> _Extrait du document_:

Eux ne sont pas très fiers. Ils ne répondent guère que par des balbutiements. S’étant assis à la place d’honneur, invitant ses Douze à s’asseoir de même, il leur dit gravement, regardant spécialement Pierre, le patron des lieux : « Si quelqu’un veut être le premier, il se fera le dernier de tous et le serviteur de tous. » (Mc 9, 35).
C’est en souvenir de cette parole qu’un successeur de Pierre, un jour, saint Grégoire le Grand pour ne pas le nommer, se fera appeler en latin : « Servus servorum Dei » l’esclave des esclaves de Dieu. Et c’est encore aujourd’hui la devise des papes, qu’ils inscrivent en tête de leurs bulles, dont la diplomatique est immuable : « Benedictus episcopus, servus servorum Dei …. ».
Alors Jésus convoque un petit enfant, choisi à la porte, parmi les curieux agglutinés comme d’habitude, quand il est à la maison. Il l’embrasse et le place au milieu de leur cercle. Quiconque accueille un petit enfant comme celui-ci, en mon Nom, c’est-à-dire en tant qu’il est un fidèle du Christ, c’est moi qu’il accueille. Le plus petit doit être considéré, pas moins, comme le Christ en personne. Et le recevoir, c’est recevoir Dieu.
En ce temps-là, on ne savait pas s’occuper des enfants comme on le fait aujourd’hui. On les considérait un peu comme une quantité négligeable. C’est à peine si on leur adressait la parole. Jésus, en cela, a opéré une petite révolution dans les mœurs.

> _Consigne 1_: Mettez à jour les enregistrements depuis la ligne contenant « 2. **📊 Improved Error Handling** » jusqu'à celle contenant « ## Conclusion », toutes deux comprises, en remplaçant « backend » par « serveur » sans rien changer d'autre, et redonnez uniquement ces lignes.
Le texte et les enregistrements n'ont aucun lien entre eux.

> _Données fournies_:
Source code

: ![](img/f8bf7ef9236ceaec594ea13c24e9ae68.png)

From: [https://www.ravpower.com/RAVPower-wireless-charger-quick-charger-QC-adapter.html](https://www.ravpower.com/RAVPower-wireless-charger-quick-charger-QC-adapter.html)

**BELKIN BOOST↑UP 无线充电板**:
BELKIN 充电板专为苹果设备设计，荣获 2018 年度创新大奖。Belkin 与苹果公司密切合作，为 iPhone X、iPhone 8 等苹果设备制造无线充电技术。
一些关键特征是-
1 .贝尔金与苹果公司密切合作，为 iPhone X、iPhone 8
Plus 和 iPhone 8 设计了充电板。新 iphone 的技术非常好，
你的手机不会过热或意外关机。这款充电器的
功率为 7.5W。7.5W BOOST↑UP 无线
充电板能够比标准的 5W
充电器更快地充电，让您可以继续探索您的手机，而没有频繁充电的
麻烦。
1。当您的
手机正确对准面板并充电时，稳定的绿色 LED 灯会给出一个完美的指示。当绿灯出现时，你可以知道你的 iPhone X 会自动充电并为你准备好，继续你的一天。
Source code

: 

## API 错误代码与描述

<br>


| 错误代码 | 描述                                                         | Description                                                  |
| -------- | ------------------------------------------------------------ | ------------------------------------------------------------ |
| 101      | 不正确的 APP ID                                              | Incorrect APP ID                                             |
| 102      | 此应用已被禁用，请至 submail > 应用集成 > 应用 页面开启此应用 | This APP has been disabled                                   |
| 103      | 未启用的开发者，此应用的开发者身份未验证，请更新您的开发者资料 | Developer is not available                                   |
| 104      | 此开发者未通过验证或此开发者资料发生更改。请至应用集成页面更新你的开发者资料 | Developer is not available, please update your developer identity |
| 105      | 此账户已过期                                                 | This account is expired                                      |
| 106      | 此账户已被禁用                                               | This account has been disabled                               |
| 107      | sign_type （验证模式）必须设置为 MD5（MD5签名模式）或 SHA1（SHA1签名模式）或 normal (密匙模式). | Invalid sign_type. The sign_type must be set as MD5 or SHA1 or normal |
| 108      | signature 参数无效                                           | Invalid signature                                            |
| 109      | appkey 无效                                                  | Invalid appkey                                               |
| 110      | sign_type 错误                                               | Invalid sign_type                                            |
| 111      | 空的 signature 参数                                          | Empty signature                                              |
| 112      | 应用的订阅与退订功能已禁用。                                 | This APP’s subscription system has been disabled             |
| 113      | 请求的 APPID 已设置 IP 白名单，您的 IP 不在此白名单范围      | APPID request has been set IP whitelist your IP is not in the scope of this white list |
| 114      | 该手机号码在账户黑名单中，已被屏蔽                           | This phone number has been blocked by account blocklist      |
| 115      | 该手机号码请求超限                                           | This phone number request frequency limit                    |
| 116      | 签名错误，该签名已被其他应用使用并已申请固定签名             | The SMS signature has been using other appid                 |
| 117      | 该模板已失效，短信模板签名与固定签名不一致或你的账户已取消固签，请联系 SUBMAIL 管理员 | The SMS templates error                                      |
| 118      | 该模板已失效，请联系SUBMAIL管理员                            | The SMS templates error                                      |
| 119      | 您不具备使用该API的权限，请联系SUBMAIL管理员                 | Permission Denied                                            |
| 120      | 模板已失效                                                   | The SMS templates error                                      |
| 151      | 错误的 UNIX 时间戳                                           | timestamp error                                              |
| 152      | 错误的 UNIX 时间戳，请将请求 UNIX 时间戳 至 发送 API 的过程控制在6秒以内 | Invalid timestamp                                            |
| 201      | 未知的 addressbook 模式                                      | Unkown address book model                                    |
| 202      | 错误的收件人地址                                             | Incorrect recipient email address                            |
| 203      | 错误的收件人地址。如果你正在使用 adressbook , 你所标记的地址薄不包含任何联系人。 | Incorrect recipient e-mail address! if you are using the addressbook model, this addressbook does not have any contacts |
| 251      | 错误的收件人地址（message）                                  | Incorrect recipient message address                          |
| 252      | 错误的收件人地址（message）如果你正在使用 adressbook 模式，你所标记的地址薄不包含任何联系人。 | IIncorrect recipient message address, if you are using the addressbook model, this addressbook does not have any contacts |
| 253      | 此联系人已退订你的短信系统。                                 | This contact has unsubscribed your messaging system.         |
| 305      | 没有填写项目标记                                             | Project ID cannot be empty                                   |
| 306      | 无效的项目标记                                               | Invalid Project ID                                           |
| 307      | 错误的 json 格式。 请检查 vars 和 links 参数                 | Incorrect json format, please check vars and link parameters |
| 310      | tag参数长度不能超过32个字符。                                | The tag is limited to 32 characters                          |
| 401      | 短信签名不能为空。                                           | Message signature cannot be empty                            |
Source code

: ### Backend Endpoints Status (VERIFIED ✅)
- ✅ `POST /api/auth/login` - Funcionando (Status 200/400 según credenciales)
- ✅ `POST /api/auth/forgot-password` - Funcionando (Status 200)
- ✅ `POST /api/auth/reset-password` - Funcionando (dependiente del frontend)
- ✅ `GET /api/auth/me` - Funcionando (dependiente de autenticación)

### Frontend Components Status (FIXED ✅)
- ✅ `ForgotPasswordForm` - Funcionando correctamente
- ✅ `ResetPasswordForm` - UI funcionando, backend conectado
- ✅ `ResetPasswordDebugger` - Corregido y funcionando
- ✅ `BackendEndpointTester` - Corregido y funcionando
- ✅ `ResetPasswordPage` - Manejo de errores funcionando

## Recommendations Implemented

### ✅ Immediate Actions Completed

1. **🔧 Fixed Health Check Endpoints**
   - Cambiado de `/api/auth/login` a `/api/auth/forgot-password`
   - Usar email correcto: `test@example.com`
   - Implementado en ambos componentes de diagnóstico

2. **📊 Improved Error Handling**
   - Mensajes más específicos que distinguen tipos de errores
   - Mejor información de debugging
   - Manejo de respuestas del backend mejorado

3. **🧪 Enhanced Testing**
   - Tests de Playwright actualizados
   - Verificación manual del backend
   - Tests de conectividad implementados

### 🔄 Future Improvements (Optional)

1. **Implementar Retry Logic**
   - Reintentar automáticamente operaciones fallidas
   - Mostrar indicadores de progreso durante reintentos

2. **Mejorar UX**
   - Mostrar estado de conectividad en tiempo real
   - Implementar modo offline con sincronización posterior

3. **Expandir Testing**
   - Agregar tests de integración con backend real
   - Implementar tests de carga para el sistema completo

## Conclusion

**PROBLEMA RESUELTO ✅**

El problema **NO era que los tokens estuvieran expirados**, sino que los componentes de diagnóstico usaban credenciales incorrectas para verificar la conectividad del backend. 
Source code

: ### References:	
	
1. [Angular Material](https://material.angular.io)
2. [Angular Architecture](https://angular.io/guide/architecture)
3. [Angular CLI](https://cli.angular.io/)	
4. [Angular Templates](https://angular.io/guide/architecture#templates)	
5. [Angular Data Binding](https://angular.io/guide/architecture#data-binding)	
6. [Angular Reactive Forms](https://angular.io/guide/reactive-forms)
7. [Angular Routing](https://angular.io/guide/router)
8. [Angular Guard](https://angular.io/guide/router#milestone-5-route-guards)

> _Consigne 2_: Traduisez en anglais cette phrase de l'extrait du document : « En ce temps-là, on ne savait pas s’occuper des enfants comme on le fait aujourd’hui. »

> _Résultat attendu 1_:
2. **📊 Improved Error Handling**
   - Mensajes más específicos que distinguen tipos de errores
   - Mejor información de debugging
   - Manejo de respuestas del serveur mejorado

3. **🧪 Enhanced Testing**
   - Tests de Playwright actualizados
   - Verificación manual del serveur
   - Tests de conectividad implementados

### 🔄 Future Improvements (Optional)

1. **Implementar Retry Logic**
   - Reintentar automáticamente operaciones fallidas
   - Mostrar indicadores de progreso durante reintentos

2. **Mejorar UX**
   - Mostrar estado de conectividad en tiempo real
   - Implementar modo offline con sincronización posterior

3. **Expandir Testing**
   - Agregar tests de integración con serveur real
   - Implementar tests de carga para el sistema completo

## Conclusion

> _Résultat attendu 2_: In those days, people did not know how to take care of children the way we do today.